The rise of the American megachurch
After a rousing live performance of "Jesus is better than life," broadcast over three Jumbotrons in the Compaq Center, Victoria Osteen steps to the podium in front of 16,000 cheering Sunday worshipers and proclaims:
"We're going to rock today. This place has been rocked a lot of times, but it's never been rocked for Jesus."
Indeed, the sports arena first opened with The Who in 1975 and closed with ZZ Top just weeks ago. It has been home to two Houston Rockets championships and plenty of other memorable games and events.
But earlier this month, the Compaq Center took on a new role as city leaders officially turned the keys over to Lakewood Church - the largest congregation in the United States, with more than 25,000 attendants each weekend, according to Church Growth Today.
In an era when small and medium-sized churches of almost every faith are losing members, megachurches continue to grow - last year by 4 percent. Their success is due in part to the ushering in of a new business-savvy approach to religion. But more important, experts say, these churches are thriving because of what's being ushered out.
Gone are traditional religious dogma, rituals, and symbols, replaced by uplifting songs and sermons. Congregants are taught that - through God - they are victors, not victims. The messages are encouraging and easy to swallow, and no one is called a sinner. It's "Jesus meets the power of positive thinking."

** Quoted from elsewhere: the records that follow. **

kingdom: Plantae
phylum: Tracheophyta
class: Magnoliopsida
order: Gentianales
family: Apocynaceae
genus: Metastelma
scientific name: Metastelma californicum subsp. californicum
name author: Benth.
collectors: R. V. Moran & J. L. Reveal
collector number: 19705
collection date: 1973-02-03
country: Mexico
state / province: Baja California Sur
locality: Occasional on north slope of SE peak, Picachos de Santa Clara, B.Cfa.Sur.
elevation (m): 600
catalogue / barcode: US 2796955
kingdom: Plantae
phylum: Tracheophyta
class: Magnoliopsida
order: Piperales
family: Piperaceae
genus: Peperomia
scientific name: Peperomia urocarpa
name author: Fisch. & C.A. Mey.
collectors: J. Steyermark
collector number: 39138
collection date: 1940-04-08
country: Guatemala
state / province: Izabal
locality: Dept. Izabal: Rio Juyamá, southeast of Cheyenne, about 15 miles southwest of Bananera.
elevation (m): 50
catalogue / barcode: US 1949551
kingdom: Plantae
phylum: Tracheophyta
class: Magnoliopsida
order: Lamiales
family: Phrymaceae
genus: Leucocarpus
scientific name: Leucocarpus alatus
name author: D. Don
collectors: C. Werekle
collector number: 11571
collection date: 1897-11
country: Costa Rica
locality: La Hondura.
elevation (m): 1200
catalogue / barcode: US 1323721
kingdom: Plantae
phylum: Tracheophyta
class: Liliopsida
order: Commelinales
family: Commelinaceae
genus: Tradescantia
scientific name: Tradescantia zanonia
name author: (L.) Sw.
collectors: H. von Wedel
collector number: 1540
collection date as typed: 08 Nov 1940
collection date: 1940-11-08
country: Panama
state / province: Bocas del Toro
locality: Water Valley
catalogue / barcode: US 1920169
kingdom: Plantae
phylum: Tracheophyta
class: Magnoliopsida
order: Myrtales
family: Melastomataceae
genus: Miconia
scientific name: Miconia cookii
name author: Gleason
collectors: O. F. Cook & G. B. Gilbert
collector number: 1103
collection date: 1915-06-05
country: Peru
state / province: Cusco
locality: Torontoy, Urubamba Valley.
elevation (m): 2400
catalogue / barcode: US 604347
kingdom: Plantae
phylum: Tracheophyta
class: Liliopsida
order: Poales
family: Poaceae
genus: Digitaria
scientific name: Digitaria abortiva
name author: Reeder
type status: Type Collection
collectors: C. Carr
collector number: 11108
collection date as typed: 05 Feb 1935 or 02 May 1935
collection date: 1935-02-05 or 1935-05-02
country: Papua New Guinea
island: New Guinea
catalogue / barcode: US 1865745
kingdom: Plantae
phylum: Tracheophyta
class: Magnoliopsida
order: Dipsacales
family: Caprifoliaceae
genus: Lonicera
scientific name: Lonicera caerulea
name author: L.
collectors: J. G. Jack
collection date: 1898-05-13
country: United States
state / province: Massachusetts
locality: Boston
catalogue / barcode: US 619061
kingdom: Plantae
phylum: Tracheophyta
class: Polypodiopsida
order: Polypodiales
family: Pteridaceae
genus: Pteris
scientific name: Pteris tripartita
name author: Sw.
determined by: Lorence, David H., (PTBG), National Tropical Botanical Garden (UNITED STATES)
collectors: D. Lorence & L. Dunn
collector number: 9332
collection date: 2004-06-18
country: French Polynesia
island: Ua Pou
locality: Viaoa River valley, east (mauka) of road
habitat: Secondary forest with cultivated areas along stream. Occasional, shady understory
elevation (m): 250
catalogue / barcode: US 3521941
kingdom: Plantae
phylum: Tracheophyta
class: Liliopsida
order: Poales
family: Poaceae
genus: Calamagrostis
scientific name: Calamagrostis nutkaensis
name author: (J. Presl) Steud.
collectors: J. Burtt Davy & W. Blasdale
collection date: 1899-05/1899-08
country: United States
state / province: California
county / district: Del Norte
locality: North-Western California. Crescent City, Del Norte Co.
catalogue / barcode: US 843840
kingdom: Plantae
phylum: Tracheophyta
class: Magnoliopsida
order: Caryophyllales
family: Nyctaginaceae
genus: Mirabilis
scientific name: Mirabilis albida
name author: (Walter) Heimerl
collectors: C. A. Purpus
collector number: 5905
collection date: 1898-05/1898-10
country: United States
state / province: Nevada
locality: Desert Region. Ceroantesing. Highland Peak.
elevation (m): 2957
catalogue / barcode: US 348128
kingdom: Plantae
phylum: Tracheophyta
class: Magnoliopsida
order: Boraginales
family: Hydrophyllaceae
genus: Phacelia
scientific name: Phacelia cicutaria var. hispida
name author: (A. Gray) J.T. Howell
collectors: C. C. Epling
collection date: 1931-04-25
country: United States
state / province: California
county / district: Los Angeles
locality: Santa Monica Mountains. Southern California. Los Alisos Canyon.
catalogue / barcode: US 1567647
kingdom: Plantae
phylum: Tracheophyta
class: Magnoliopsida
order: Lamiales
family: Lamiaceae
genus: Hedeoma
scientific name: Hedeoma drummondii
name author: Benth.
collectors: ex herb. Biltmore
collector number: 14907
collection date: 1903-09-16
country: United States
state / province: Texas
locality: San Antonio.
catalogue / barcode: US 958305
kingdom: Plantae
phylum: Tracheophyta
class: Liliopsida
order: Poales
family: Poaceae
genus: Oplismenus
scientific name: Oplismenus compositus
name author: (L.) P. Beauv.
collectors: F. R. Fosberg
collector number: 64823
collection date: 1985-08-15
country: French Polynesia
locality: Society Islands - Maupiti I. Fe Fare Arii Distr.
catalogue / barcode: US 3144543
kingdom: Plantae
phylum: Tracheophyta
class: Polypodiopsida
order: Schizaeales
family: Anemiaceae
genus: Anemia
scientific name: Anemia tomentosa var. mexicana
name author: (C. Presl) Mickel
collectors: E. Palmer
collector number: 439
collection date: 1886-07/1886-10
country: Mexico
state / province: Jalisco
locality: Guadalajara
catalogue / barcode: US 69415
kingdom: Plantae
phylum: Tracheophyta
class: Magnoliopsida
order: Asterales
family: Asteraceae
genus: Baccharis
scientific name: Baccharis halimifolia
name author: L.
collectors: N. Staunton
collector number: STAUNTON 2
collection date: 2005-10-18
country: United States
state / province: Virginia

"There's none of that old-time religion; none of that hell-and-damnation, fire-and-brimstone preaching," says Alan Wolfe, director of the Boisi Center for Religion and American Public Life at Boston College. "The message tends to be more upbeat, one of empowerment. And it seems to be working. These churches are packed."
At Lakewood's recent groundbreaking services, Pastor Joel Osteen's sermon - given like a motivation speech - included phrases like: "Keep a good attitude. Don't get negative or bitter. Be determined. Shake it off and step up."